Research Article  |   January 2003
Effects of scene inversion on change detection of targets matched for visual salience
Author Affiliations
  • Todd A. Kelley
    Department of Psychology, Vanderbilt University, Nashville, TN, USA
  • Marvin M. Chun
    Department of Psychology, Vanderbilt University, Nashville, TN, USA
  • Kao-Ping Chua
    Department of Psychology, Vanderbilt University, Nashville, TN, USA
Journal of Vision January 2003, Vol.3, 1. doi:
  • Views
  • PDF
  • Share
  • Tools
    • Alerts
      This feature is available to authenticated users only.
      Sign In or Create an Account ×
    • Get Citation

      Todd A. Kelley, Marvin M. Chun, Kao-Ping Chua; Effects of scene inversion on change detection of targets matched for visual salience. Journal of Vision 2003;3(1):1.

      Download citation file:

      © ARVO (1962-2015); The Authors (2016-present)

  • Supplements

This work examines how context may influence the detection of changes in flickering scenes. Each scene contained two changes that were matched for low-level visual salience. One of the changes was of high interest to the meaning of the scene, and the other was of lower interest.

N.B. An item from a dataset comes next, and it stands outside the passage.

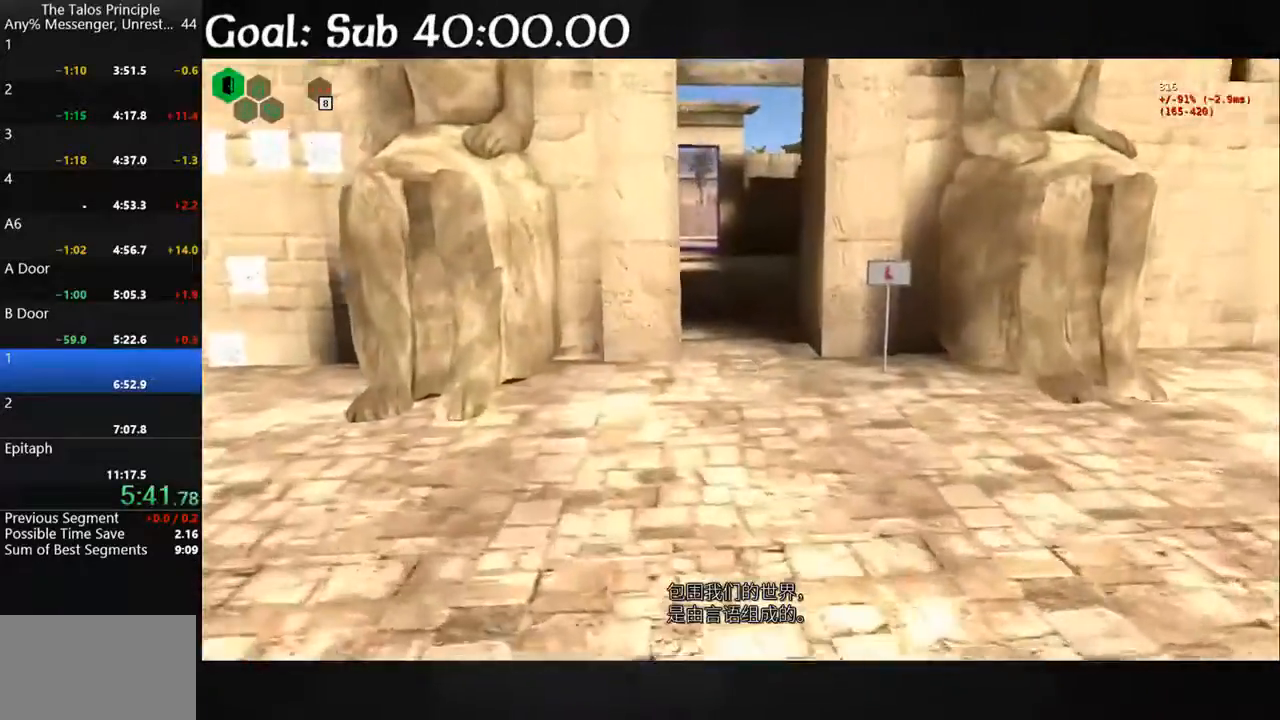
{"keys": ["shift", "w"], "mouse": [], "events": [[67, "space", "down"], [200, "space", "up"]]}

High-interest changes were more readily detected. To further examine the effects of contextual significance, we inverted the scene orientation to disrupt top-down effects of global context while controlling for contributions of visual salience. In other studies, inverting scene orientation has had inconsistent effects on detection of high-interest changes. However, this experiment demonstrated that inverting scene orientation significantly reduced the advantage for high-interest changes in comparison to lower-interest changes. Thus, scene context influences the deployment of attention and change-detection performance, and this top-down influence may be disrupted by scene inversion.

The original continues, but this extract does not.